# Majestic Mountain Sage



## bjannr (Mar 5, 2014)

Just wondering what everyone's experiences have been with MMS. I placed a somewhat large order with them today. I was impressed with their CS.  I also called Jedwards and was put off. These two companies had everything I wanted to order but Jedwards were OOS of almost half.


----------



## judymoody (Mar 5, 2014)

MMS is a nice company.  They host a helpful forum/blog with lots of good formulating ideas.  The supplies I have ordered from them have been very good quality.


----------



## new12soap (Mar 5, 2014)

Love MMS, excellent products and good service.
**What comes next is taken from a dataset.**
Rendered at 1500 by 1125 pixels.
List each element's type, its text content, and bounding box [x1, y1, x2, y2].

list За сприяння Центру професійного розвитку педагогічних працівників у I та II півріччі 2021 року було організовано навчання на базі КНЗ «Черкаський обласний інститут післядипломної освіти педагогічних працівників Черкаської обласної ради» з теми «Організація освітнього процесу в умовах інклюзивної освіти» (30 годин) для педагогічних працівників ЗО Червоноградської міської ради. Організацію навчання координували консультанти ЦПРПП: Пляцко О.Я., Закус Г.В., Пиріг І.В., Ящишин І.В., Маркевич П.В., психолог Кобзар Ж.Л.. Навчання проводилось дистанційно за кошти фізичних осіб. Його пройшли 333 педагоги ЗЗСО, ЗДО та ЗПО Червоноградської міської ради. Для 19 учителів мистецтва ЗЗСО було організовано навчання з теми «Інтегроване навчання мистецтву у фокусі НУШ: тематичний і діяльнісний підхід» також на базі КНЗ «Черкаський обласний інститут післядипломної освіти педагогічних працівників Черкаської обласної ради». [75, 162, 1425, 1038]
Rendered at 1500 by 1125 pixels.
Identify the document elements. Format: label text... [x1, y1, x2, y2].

My only problem with them is that I am on the other side of the continent and hate waiting 8 days for my order to ship all the way across the country, but that isn't their fault.


----------



## candledoll (Mar 6, 2014)

Love MMS!!


----------



## bjannr (Mar 6, 2014)

Thanks for the replies. I was planning to do a bit more research.before I ordered but I wanted Black Cumin. Jedwards said that it would be months before it was back in stock and they are a direct importer. I got apprehensive that all suppliers woukd be out of stock. I called in my order in the AM and recieved my shipping notice in the evening. It is saying I should have it ny the 12th. Now that is service. I am also on the East Coast so shipping was a bit pricey.


----------



## shunt2011 (Mar 6, 2014)

I have ordered from MMS a few times and been please with their products and service.  I too don't order much because it takes so long to get to me.   I love their Dan's Bands shrink bands for soap.


----------



## lsg (Mar 6, 2014)

I have always had good service and products from MMS.


----------



## Spicey477 (Mar 24, 2014)

I have tried two different times, with two different (perfectly fine) credit cards, and they were both declined.  I know I have to call them to figure out what is up, but, that would require me to call them   I was trying to order the awesome sample pack of flavor oils.

Edited:  Okay, so I called and they are having issues with their credit card processor and will call me back when everything is resolved.


----------



## Aline (May 26, 2014)

I have just read so many horrendous reviews about how the owner of this company treats people (if there is an issue) it has put me off ordering.....


----------